Large Civilian Agency Employs a Secure Network Access Control Solution

Force 3 worked with one of the largest sub-agencies within the US Federal Government, consisting of over 1,200 network connected locations, across all 50 US States and Puerto Rico. These network connected locations are typically multi-purpose government facilities, housing different agencies and other government offices. In most cases, this civilian agency is the larger tenant agency and is responsible for providing all communication or network access services.
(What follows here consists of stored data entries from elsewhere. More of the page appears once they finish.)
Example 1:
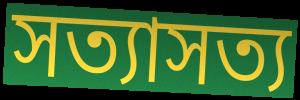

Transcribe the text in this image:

সত্যাসত্য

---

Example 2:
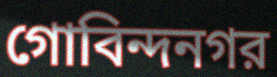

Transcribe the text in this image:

গোবিন্দনগর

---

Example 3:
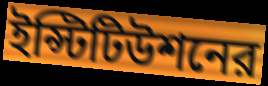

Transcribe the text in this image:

ইন্স্টিটিউশনের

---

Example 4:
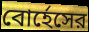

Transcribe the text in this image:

বোর্হেসের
As the facilitator, the agency themselves, identified a critical security problem in segmenting or isolating different agency networks, providing secure guest or partner access, and complying with security regulations set by the parent department.

To combat these issues, this agency consulted with Cisco and ultimately Force 3 to help architect a scalable, multi-phased network access control solution. Force 3 had the unique position and customer knowledge to guide the agency through the initial proof of concept solution, leveraging Cisco NAC, to the production solution of deploying Cisco ISE across their entire connected network.
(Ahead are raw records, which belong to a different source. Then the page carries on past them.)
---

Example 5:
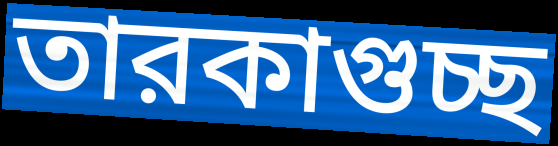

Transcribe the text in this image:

তারকাগুচ্ছ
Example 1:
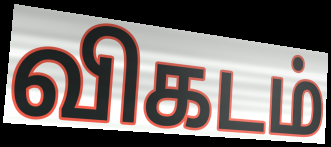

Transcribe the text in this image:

விகடம்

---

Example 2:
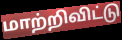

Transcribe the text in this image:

மாற்றிவிட்டு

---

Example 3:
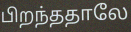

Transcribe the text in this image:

பிறந்ததாலே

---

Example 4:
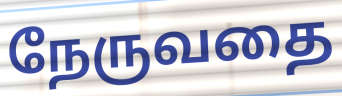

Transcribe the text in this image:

நேருவதை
  • Force 3 successfully deployed both, Wired and Wireless ISE in Closed Mode to over 50,000 end points within the Forest Service, across the country.
  • The ISE deployment included authentication, authorization, guest, 802.1x configuration, and profiling services.
  • To allow for AnyCast VIP services, Force 3 deployed ISE into the main datacenters to account for that and DR.
  • Force 3 successfully integrated ISE with the agency’s Wireless LAN (WLAN) infrastructure, providing ISE capabilities to all WLAN Access Points (AP) being managed by the their Wireless LAN Controller (WLC).
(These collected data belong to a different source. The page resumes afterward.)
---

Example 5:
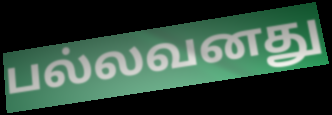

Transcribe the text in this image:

பல்லவனது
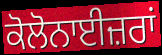
ਕੋਲੋਨਾਈਜ਼ਰਾਂ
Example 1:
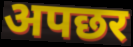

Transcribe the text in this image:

अपछर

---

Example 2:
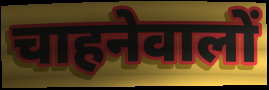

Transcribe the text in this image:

चाहनेवालों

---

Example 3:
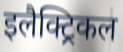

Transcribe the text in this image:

इलैक्ट्रिकल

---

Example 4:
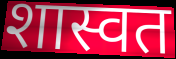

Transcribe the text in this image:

शास्वत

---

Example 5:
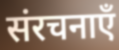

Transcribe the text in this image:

संरचनाएँ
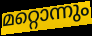
മറ്റൊന്നും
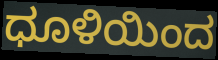
ಧೂಳಿಯಿಂದ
The deployment Develop training and Knowledge Materials (KMs), customized to describe the agency’s ISE instance, are intended to establish a common body of knowledge for CIO Lines of Service to understand the basics in troubleshooting, as well as provide examples of IT service incidents potentially related to 802.1X and/or NAC/ISE services. Force 3 also provides a “Tier 3” support to their own help desk to assist with more advanced ISE service requests.

After several years of strategic partnering and service engagements between this civilian agency and Force 3, several critical services are now a reality within their production enterprise. Flexible, secure guest or partner access is an available service at all ISE deployed locations for both, wired and wireless endpoints. Research facilities that are closely partnered with universities can grant leveled and controlled access to the agency’s network resources or securely facilitate access to broader internet resources. Individual, physical port control is a reality and will help set or define the security edge for all wired access. Force 3’s innovative design and deployment ensured this agency is now ahead of schedule and fully compliant with their security regulatory standards.